"I have been contributing 10% of my salary to our company 401k program for several years but with the down-turn in the economy in 2008, the company match was reduced to $.25 per dollar, up to 6% of contributions. I have been considering reducing my 401k contributions to 6% and using the remaining 4% to either:
A) Start a Roth IRA or
B) Finish the remodeling of our primary residence which was started in 2009 and will need approximately $10,000 to complete.
What are your thoughts on which would be the better long term approach?"
Thank you for your question. I obviously know very little about your personal situation regarding your savings but I am going to answer your question with just the info you provided. Based on the information I wrote about in a my "How Much Should I Save?" post, you should be saving at least 10% for retirement. I like your idea of sticking with the 6% in your 401(k) in order to receive your employer match and moving the other 4% to a Roth IRA. Just make sure you have the discipline to do this. One of the benefits of the 401(k) is that it is debited automatically so you never touch the money and can’t spend it. The choice of Roth IRA or 401k depends mostly on what tax bracket you are in today. If you are in a high tax bracket, it may make more sense to continue those contributions in your 401k as opposed to the Roth IRA.

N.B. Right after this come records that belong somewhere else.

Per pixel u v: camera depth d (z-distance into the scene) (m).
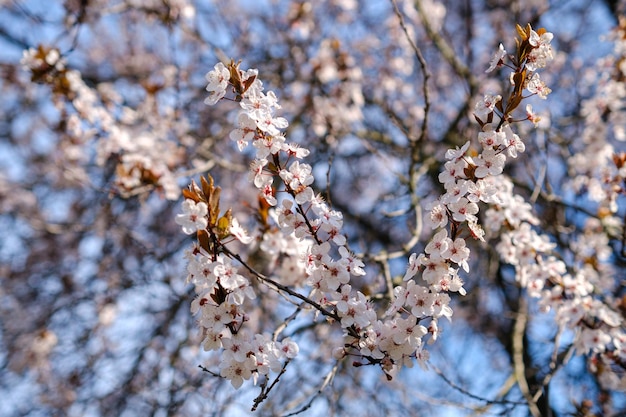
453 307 7.24
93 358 7.36
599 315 3.83
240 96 2.65
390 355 2.57
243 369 2.54
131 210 7.79
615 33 5.37
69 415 7.09
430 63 8.14
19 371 7.47
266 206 3.70
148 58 8.38
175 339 7.02
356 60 7.52
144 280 7.48
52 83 4.96
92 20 6.27
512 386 5.52
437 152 7.11
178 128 6.17
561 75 7.82
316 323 4.41
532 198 5.25
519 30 2.54
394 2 4.22
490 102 2.51
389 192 7.26
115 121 5.52
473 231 2.50
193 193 2.46
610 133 6.51
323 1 7.62
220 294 2.49
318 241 2.69
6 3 7.11
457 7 8.70
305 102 6.86
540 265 4.11
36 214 8.49
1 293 8.30
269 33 7.66
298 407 5.49
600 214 5.17
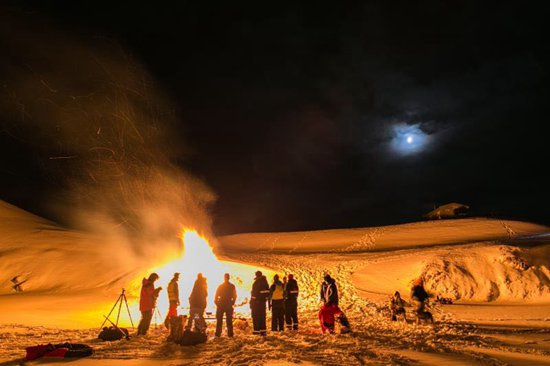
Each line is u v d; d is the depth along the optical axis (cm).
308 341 977
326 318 1124
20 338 1066
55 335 1134
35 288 2495
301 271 2750
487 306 1873
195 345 958
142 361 770
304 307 1892
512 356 803
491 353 831
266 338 1050
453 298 2106
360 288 2278
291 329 1258
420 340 979
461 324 1298
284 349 874
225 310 1148
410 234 4894
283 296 1257
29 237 3328
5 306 1850
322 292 1162
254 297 1170
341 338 1023
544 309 1734
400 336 1048
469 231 4812
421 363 723
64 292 2388
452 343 941
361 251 3825
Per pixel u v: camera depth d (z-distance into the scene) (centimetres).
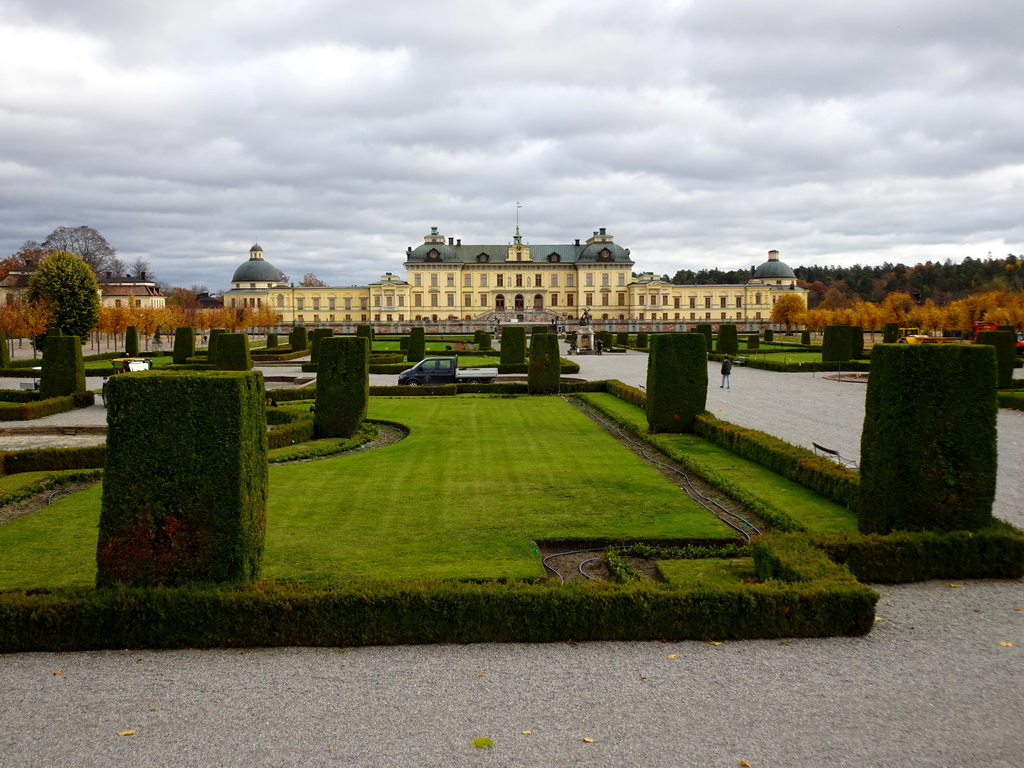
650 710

As far as the remodeling, this is just like any other thing you may want: new computer, stereo, sports tickets, new car, whatever. Prioritize what is important to you and buy it with the money you save–just don’t sacrifice the importance of retirement planning for such things. As you can see in the aforementioned post, you will have to set aside a lot more money in the future to make up for not doing it when you were younger.